Page extract:
##############################

Jennifer Lynn Knapp (born April 12, 1974) is an American-Australian folk rock, and contemporary Christian musician. She is best known for her first single "Undo Me" from her debut album, Kansas (1998), and the song "A Little More" from her Grammy Award-nominated album, Lay It Down (2000). The Way I Am (2001), was also nominated for a Grammy. In total, the three albums have sold approximately 1 million copies. After taking a seven-year hiatus, Knapp announced in September 2009 that she was returning to music. On May 11, 2010, she released Letting Go with the single "Dive In". The album debuted at No. 73 on the Billboard 200 chart. Knapp's memoir Facing the Music (Howard Books / Simon & Schuster) and new album Set Me Free (Righteous Babe Records) came out in October 2014. Her 2017 album release, Love Comes Back Around produced by Viktor Krauss, pairs her fearless songwriting and strong, expressive voice with rootsy arrangements.

Early life
Knapp was born in Chanute, Kansas on April 12, 1974, and was brought up irreligiously along with her twin sister Lori. Knapp's parents divorced when she was three and she spent an unhappy childhood with her remarried father until leaving home at 18.

As a classically trained musician Knapp played trumpet in high school, and attended Pittsburg State University on a music scholarship. It was there that she converted to Christianity and eventually incorporated spiritual themes into her music.

From there, Knapp began performing throughout the Midwest selling her two custom recordings at shows. Her second indie album, Wishing Well, attracted the attention of Nashville label Gotee Records, who signed her the following year.

##############################

Dataset records:

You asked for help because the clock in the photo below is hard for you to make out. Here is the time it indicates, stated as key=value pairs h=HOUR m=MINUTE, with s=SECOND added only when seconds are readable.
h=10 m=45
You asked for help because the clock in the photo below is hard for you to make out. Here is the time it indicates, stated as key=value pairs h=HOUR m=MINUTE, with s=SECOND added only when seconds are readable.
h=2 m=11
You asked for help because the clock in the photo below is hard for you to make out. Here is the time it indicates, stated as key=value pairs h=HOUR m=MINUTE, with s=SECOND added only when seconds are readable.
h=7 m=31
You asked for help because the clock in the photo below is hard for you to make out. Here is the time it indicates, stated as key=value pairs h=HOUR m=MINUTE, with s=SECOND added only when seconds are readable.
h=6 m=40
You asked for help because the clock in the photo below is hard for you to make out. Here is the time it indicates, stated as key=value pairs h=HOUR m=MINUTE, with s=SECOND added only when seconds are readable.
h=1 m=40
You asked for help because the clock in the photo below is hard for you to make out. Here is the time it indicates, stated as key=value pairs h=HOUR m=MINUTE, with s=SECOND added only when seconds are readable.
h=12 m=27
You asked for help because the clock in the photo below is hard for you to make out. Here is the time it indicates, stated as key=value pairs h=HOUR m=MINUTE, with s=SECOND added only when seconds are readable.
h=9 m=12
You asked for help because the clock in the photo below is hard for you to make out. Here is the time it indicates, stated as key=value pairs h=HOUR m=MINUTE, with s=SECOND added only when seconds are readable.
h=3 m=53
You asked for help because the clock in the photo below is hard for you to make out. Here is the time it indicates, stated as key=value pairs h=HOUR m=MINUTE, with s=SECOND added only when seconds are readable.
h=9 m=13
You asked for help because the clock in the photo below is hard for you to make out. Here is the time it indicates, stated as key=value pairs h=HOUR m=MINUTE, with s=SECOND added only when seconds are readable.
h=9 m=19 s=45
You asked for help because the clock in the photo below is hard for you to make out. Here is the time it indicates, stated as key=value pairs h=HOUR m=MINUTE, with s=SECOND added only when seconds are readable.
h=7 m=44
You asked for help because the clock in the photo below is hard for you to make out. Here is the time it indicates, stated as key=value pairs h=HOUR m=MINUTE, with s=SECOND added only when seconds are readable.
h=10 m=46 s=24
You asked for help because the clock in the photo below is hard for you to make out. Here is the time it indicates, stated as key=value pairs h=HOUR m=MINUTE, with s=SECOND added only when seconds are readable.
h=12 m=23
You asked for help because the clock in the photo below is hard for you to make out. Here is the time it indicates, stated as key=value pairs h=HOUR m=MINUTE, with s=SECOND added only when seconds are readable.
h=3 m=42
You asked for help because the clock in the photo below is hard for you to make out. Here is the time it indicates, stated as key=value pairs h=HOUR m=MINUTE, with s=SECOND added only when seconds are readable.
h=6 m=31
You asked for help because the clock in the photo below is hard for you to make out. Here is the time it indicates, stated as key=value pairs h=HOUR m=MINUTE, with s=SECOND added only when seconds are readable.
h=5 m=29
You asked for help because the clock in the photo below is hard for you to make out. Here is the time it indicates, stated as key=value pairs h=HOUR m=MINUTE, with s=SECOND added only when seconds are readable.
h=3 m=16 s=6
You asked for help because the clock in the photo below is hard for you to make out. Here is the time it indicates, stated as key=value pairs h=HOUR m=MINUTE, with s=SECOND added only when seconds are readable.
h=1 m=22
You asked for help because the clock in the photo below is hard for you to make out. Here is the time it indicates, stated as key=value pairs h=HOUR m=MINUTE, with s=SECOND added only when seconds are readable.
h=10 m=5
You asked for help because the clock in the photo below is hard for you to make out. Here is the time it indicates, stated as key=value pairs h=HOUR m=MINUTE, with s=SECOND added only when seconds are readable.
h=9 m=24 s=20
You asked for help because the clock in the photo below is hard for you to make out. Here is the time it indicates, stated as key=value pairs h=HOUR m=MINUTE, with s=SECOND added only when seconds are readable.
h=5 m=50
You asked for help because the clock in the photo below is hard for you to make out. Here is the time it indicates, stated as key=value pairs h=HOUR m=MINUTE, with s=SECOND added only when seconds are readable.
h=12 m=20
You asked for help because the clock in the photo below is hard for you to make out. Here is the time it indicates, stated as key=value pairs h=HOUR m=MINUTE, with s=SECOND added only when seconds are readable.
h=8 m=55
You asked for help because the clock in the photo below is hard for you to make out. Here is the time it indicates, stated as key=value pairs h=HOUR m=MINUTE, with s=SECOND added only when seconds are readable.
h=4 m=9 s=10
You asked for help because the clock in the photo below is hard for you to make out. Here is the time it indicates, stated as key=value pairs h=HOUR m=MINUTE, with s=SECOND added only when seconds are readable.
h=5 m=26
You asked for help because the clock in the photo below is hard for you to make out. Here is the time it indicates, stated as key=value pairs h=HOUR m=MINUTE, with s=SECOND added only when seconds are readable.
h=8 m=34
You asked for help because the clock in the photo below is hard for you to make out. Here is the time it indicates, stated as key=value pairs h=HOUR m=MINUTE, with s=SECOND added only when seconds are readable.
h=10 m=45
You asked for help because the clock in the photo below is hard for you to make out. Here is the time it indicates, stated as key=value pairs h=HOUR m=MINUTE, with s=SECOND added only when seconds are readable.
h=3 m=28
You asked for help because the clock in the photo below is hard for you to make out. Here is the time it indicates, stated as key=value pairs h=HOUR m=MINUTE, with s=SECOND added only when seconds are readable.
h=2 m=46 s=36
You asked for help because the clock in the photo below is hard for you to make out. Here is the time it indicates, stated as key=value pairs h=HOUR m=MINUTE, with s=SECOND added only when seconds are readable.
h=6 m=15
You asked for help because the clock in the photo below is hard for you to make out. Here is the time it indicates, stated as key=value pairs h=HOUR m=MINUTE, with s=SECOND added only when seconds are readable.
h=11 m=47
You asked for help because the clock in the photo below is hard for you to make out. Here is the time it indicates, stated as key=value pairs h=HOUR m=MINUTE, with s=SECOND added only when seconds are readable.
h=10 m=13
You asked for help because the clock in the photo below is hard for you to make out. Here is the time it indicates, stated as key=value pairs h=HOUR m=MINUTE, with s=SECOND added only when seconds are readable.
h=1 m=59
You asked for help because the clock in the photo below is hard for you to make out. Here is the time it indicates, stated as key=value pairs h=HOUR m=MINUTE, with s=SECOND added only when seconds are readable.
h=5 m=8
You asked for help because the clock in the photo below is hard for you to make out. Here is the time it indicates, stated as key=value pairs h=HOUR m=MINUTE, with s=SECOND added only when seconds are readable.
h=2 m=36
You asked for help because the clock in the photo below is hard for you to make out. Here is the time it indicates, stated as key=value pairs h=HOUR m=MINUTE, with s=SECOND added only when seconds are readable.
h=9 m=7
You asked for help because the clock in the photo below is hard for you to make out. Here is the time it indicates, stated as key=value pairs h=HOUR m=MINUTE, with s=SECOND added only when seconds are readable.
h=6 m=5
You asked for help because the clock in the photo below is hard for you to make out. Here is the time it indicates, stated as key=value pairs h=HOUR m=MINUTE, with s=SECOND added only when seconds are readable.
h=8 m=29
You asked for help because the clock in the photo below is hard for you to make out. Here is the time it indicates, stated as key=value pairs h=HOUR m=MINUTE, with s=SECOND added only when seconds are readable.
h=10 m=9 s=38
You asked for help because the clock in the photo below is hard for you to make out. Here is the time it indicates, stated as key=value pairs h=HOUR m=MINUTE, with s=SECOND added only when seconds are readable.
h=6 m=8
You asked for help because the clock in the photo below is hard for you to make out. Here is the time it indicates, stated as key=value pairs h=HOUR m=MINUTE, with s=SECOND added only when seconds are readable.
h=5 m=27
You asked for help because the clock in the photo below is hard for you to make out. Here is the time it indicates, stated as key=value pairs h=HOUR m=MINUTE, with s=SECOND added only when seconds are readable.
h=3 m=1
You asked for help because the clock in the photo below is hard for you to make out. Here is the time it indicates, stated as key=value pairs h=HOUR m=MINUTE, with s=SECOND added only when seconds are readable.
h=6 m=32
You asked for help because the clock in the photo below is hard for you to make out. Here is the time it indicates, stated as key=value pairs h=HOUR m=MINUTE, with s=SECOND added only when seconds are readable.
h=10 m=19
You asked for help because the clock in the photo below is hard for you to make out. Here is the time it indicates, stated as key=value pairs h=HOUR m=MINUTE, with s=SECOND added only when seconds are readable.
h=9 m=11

##############################

Your tasks:
1. In the Jennifer Knapp biography, which Nashville label signed Knapp after hearing her album Wishing Well?
2. Repeat the passage of the Jennifer Knapp biography between "From there, Knapp" and "the following year.", inclusive.
3. Write the next part of the Jennifer Knapp biography, picking up after its final sentence.

Written answers:
1. Gotee Records signed her.

2.
From there, Knapp began performing throughout the Midwest selling her two custom recordings at shows. Her second indie album, Wishing Well, attracted the attention of Nashville label Gotee Records, who signed her the following year.

3.
Musical career
Kansas, her critically acclaimed debut release, was received widely and eventually sold over 500,000 copies, becoming Gold-certified by the RIAA. She began touring America, singing primarily in churches, but also appeared at festivals such as the 1999 Lilith Fair, and at large venues including during her 2000 tour in which she opened for Christian music headliner Third Day. She won Dove Awards in 1999 for New Artist of the Year and Rock Song of the Year for her song Undo Me. Lay It Down, her 2000 release, garnered a Grammy Award nomination in 2001.

In addition to her own releases, she has collaborated with a number of artists on various studio projects and releases including lending an early studio version of the song A Little More from Lay It Down on Sparrow Records' 1999 compilation album Listen Louder.

Hiatus
In an interview from the January/February 2004 issue of Relevant Magazine, Knapp stated that she was taking a break from music for a while, leaving the future of her career in God's hands. She had released two albums, Lay It Down and The Way I Am, in 2000 and 2001 respectively, which Knapp said caused a stressful touring schedule. She said she'd already made the decision to take a break in mid-2001, but her schedule did not allow her to stop performing until September 2002, when she played the last concert of her tour.  "It was definitely time for a break," she said. "I was touring Lay It Down while recording The Way I Am, then went directly into touring that record. It got to where I was just doing shows to support the record, rather than having a record support the heart of the people I was supposed to be serving." Knapp gave no indication of when new material would surface. "Truly, no plans and no promises of when," she said. "At this time, there's really not enough material and I don't want to force anything just for the sake of getting a record finished."

On January 24, 2006, Gotee Records issued the album Jennifer Knapp Live with tracks from her three studio albums recorded live in concert. On February 26, 2008, Gotee Records re-issued a 10th anniversary edition of Kansas with re-mastered and additional tracks, including "Jesus Loves Me (Wishing Well version)" and other tracks from her 2006 live album.

Return to music
On August 28, 2009, Patrol Magazine reported that Knapp's management confirmed she is "starting to write and record again."  On September 18, Knapp issued a personal letter to fans on her website in which she discussed her hiatus and her plans to return to music.  Knapp returned from her hiatus on September 24 with a concert at the Hotel Cafe in Los Angeles, California.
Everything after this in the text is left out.